• **Action item**: From the causal_nets software page below, extract word for word the passage starting with "mu0_real = 1.5" and going on through "np.random.binomial(size=N, n=1, p=prob_of_T)".

• **Excerpt**:
------------------------------
A feed-forward neural network based software for treatment effects and propensity score estimation. Currently, it only supports the case when target variable is continuous.

Installation

First, navigate to the folder where you want to store the software repository, then clone the software repository. After that install the dependencies, and finally the software itself by typing the following commands:

cd install/path
git clone https://github.com/PopovicMilica/causal_nets.git
cd causal_nets
pip3 install -r requirements.txt
pip3 install .
cd ..

Test installation by importing the package:

import causal_nets

Note: This software supports only Python versions 3.6 and above.

Example

The below code is a short example showcasing the usage of causal_nets software.

import numpy as np
import matplotlib.pyplot as plt
from sklearn.model_selection import train_test_split
from scipy.stats import norm
from causal_nets import causal_net_estimate
# Setting the seeds
np.random.seed(3)
# Generating the fake data
N = 10000
X = np.random.uniform(low=0, high=1, size=[N, 10])
mu0_real = 1.5 + 0.012*X[:, 3] - 0.75*X[:, 5]*X[:, 7] - 0.9*X[:, 4] - np.mean(X, axis=1)
tau_real = X[:, 2] + 0.04*X[:, 9] - 0.35*np.log(X[:, 3])
prob_of_T = 0.5
T = np.random.binomial(size=N, n=1, p=prob_of_T)
------------------------------
• **Material supplied**:
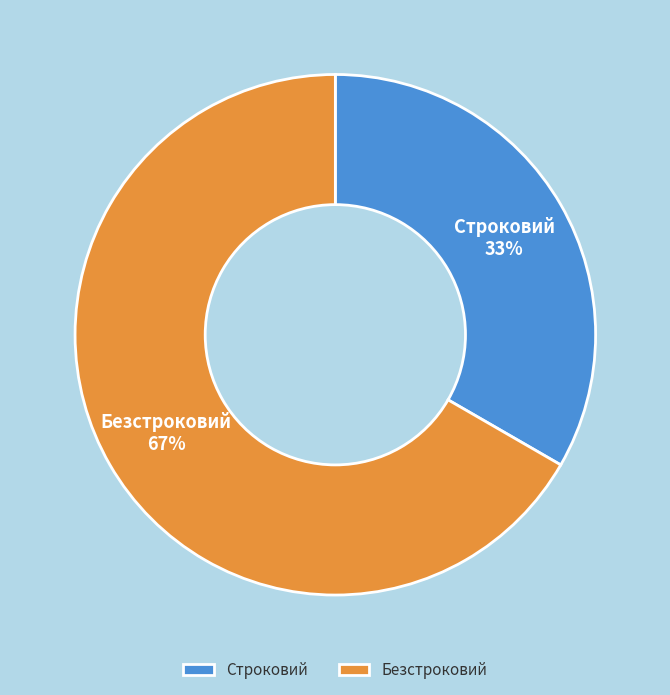

To the nearest percent, what is the average slice percentage?

50%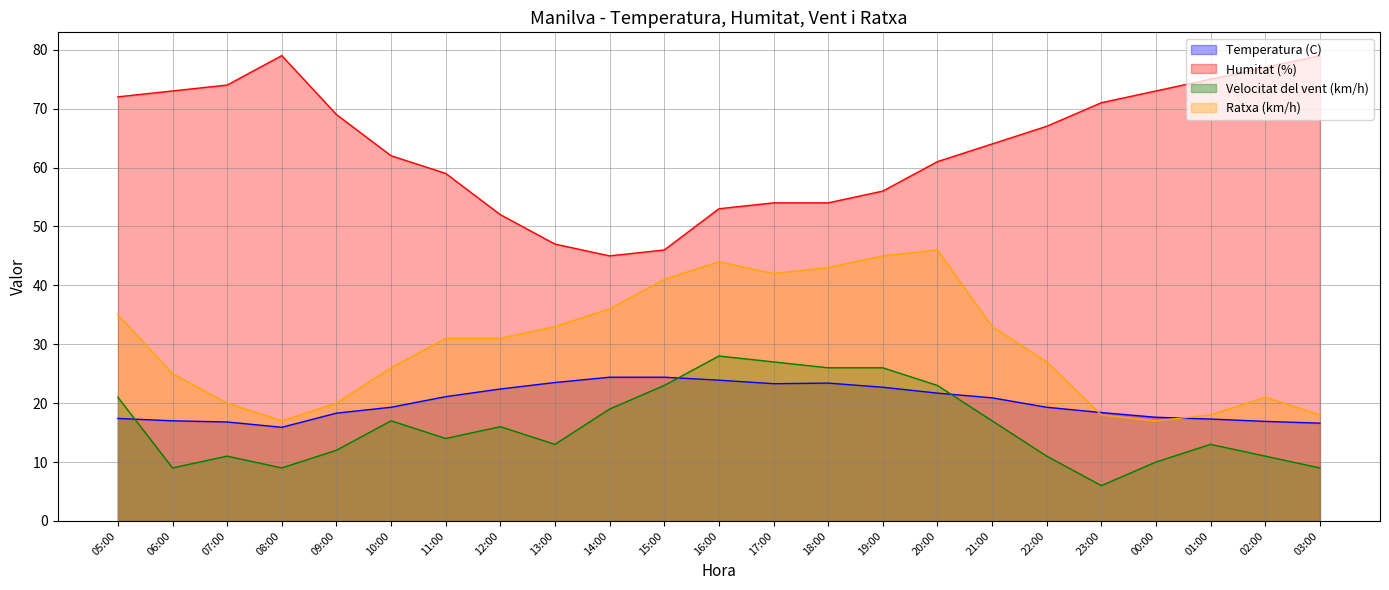

What is the spread (max minus min) of values at 05:00?

54.6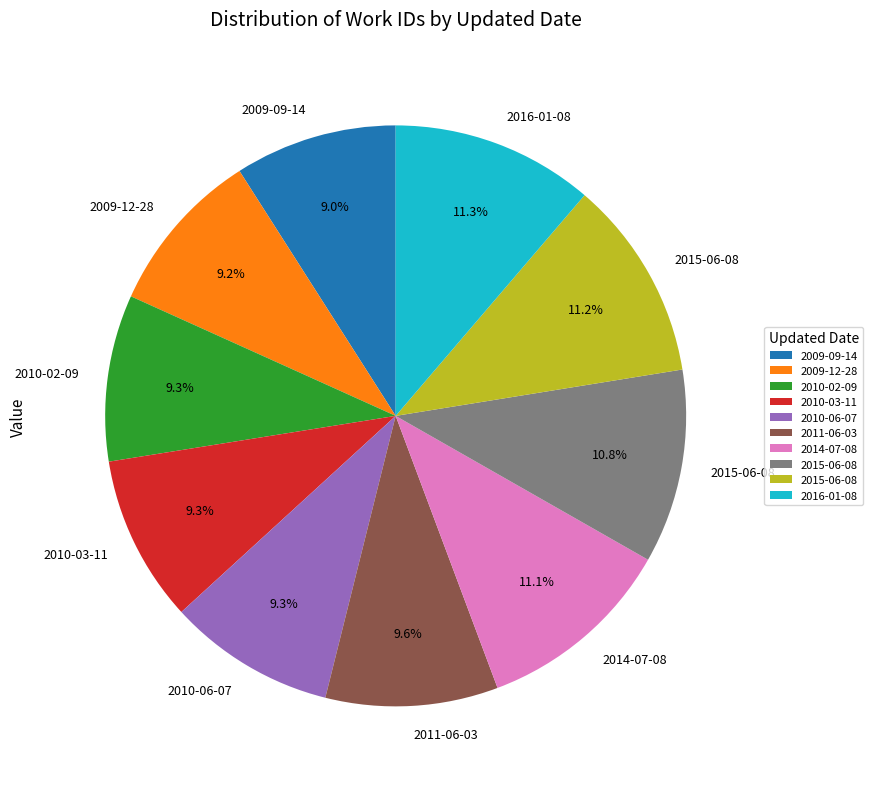

Is there any slice that represents more than half of the pie?

No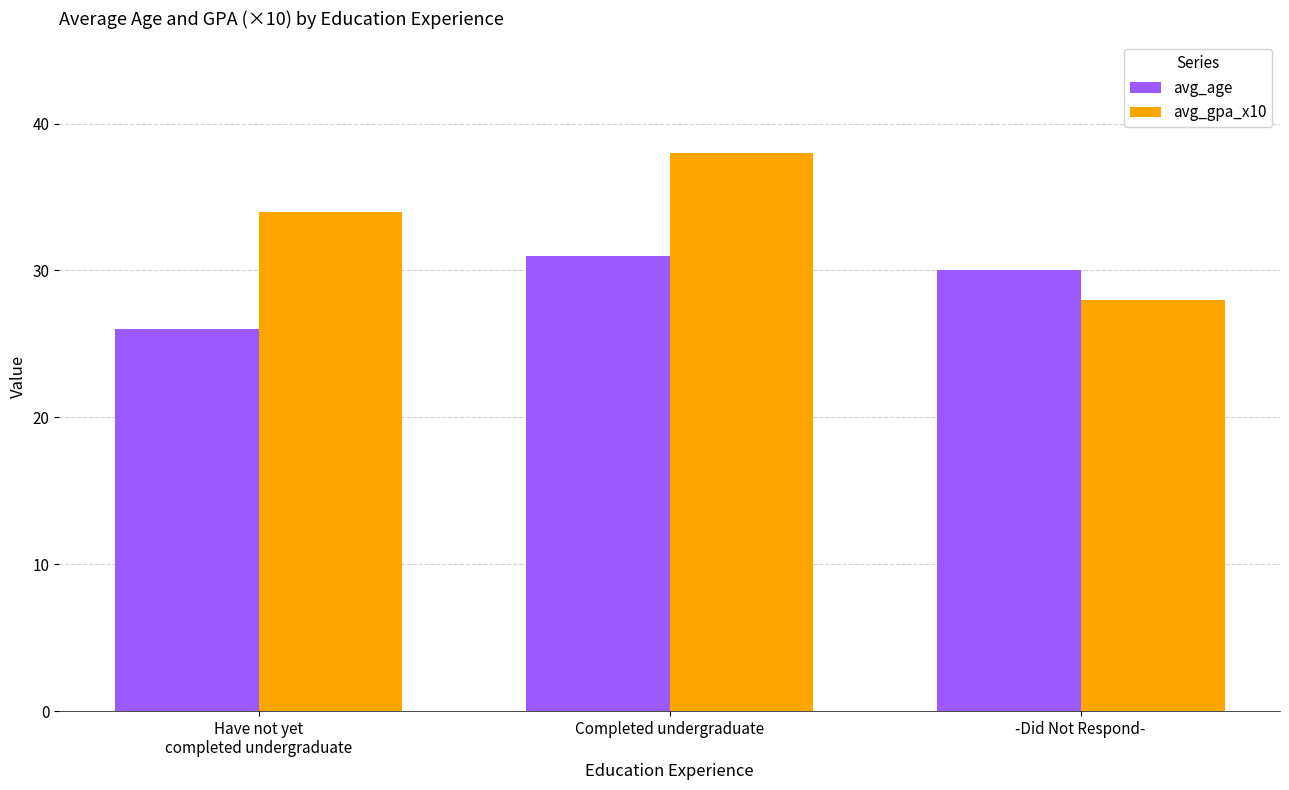

List the series in order of their overall mean, lowest first.

avg_age, avg_gpa_x10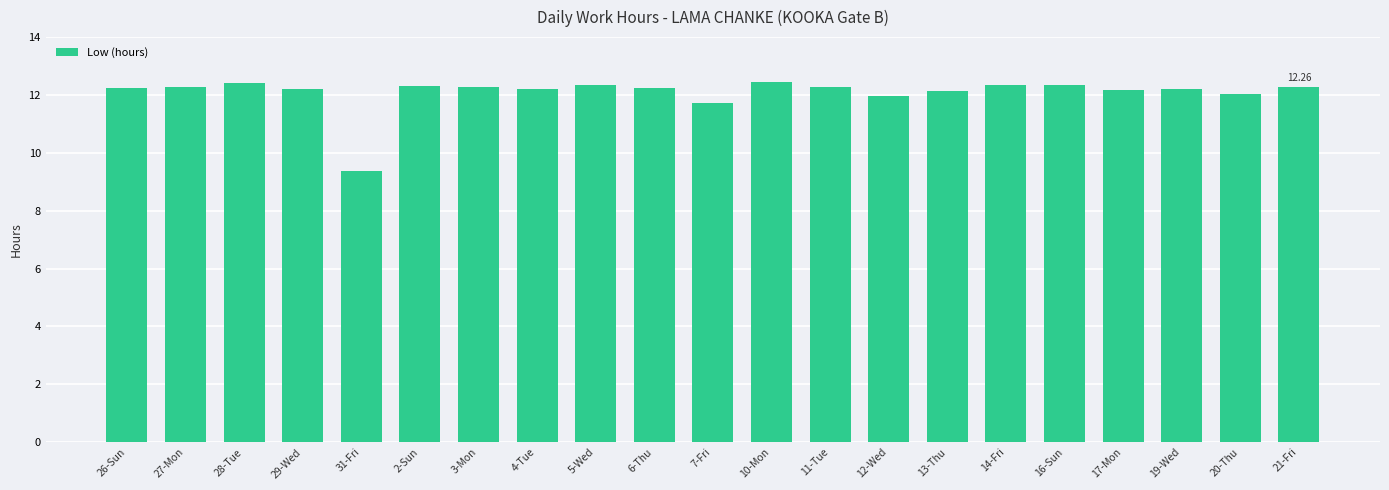

Does the chart contain stacked bars?

No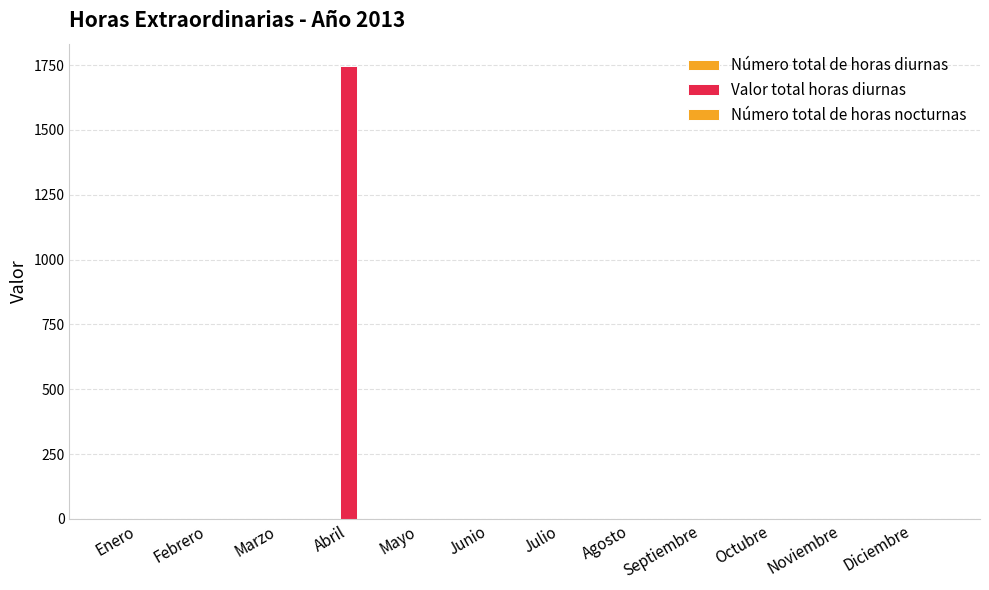

Which series has the largest total across all categories?

Valor total horas diurnas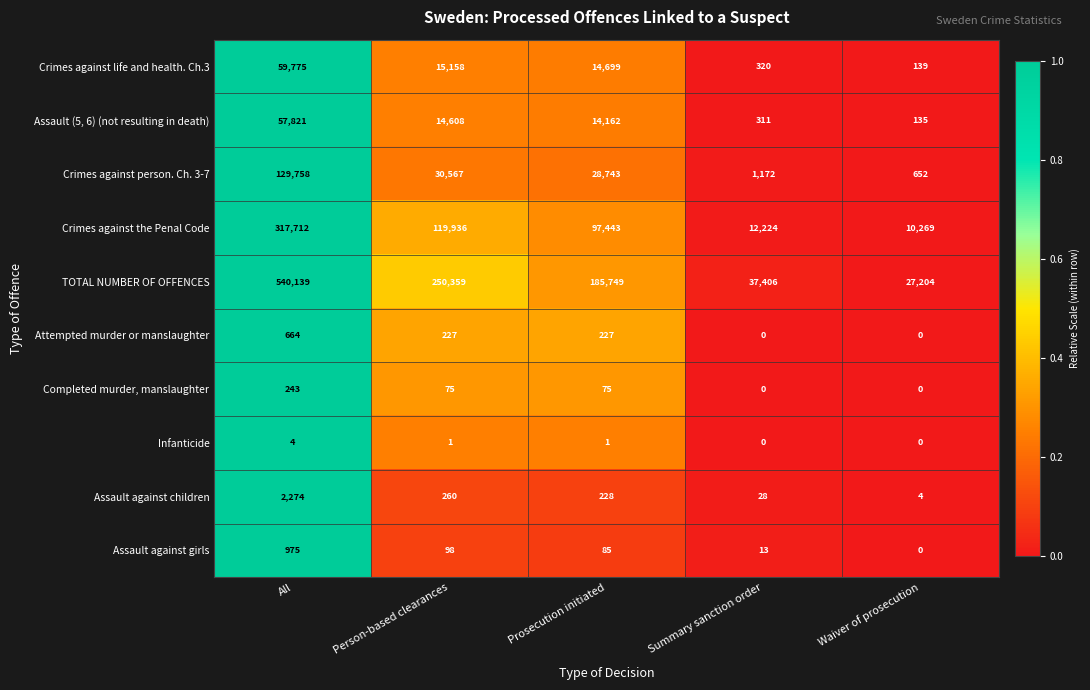

What is the greatest value displayed?

540139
------------------------------
• **Result of the task**:
mu0_real = 1.5 + 0.012*X[:, 3] - 0.75*X[:, 5]*X[:, 7] - 0.9*X[:, 4] - np.mean(X, axis=1)
tau_real = X[:, 2] + 0.04*X[:, 9] - 0.35*np.log(X[:, 3])
prob_of_T = 0.5
T = np.random.binomial(size=N, n=1, p=prob_of_T)